The time before they met

Firstly, There are two ways to start. You could either start with forming the differential equation involving acceleration and Force , Second way is by writing equation for conservation of energy. We obtain $-\dfrac{GM.M}{d^{2}}=Mv^2-\dfrac{GM.M}{x^2}$ where x is the separation between the masses. Now rearranging the terms and we obtain the expression for v. We obtain $v= \sqrt{MG\dfrac{d-x}{dx}}$ Now, $2v=\frac{dx}{dt}$ as both the bodies are approaching each other with velocity v so RELATIVE VELOCITY becomes 2v. Hence $\sqrt{\frac{dx}{d-x}}dx=\sqrt{MG}$

Integrating both sides $\displaystyle\int_{d}^{0}\sqrt{\frac{dx}{d-x}}dx=2\displaystyle\int_{0}^{t}\sqrt{MG}dt$ Now for simplicity put d=1. The definite integral can be calculated using trigonometric substitution. $2\displaystyle\int_{1}^{0}\sqrt{\frac{x}{1-x}}=\pi$

Finally , $T=\dfrac{\pi}{4}\sqrt{\dfrac{1}{MG}}$

Note---We had substituted d as 1m.
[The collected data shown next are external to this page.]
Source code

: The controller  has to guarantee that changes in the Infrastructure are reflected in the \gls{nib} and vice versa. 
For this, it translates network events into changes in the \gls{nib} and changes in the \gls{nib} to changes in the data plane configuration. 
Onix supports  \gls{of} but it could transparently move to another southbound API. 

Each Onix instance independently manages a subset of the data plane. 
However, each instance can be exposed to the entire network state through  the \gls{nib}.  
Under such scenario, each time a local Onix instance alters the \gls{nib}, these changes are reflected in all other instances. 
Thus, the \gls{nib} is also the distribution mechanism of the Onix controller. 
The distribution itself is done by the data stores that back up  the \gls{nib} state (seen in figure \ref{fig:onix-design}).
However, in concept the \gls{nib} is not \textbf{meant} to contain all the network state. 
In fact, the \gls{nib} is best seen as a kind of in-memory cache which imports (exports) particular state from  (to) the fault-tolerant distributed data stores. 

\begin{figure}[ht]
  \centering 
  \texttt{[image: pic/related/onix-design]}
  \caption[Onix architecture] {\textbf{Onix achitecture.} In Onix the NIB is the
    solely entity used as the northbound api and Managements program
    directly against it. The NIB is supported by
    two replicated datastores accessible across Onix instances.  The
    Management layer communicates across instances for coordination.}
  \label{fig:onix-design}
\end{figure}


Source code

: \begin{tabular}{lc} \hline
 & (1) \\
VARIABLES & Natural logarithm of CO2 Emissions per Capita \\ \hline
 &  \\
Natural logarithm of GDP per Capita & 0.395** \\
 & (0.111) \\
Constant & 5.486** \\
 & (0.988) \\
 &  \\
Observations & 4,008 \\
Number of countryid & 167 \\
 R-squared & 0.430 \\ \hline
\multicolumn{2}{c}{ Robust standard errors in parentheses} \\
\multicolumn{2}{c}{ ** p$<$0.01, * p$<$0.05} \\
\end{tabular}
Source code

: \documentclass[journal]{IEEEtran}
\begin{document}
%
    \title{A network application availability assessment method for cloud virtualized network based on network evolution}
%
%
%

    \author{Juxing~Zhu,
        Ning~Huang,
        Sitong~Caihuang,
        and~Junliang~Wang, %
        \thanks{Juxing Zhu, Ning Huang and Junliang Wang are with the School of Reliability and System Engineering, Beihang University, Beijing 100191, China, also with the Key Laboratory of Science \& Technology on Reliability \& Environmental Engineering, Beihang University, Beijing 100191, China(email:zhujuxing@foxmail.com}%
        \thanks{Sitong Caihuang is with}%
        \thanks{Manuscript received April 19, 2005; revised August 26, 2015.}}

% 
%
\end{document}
Also the integral can easily be calculated by substituting $x=d\sin^2t$

A very simple technique to do this problem is using the pragmatic technique of degenerate ellipse. In mathematics, the eccentricity is a parameter associated with every conic section. It can be thought of as a measure of how much the conic section deviates from being circular. $e=c/a$ Being c is half of the focal length and a is half of the major axis of the ellipse. When the distance between the focus is zero $e=0$ (it’s a circle). When the distance between the focus is large, the figure becomes a straight ie $e=1$ So, we can apply Kepler's third law: $\frac{T^{2}}{R^{3}}=\frac{4\pi^{2}}{Gm}$ In this case we have e=1, c=a, m=2M because both masses are rotating virtually about their common centre. $R=a=d/2$ $T^{2}=\frac{d^{3}}{8}\frac{4\pi^{2}}{G(2M)}$ time for them to meet is $T/2=\frac{\pi}{4}\sqrt{\frac{d^{3}}{GM}}$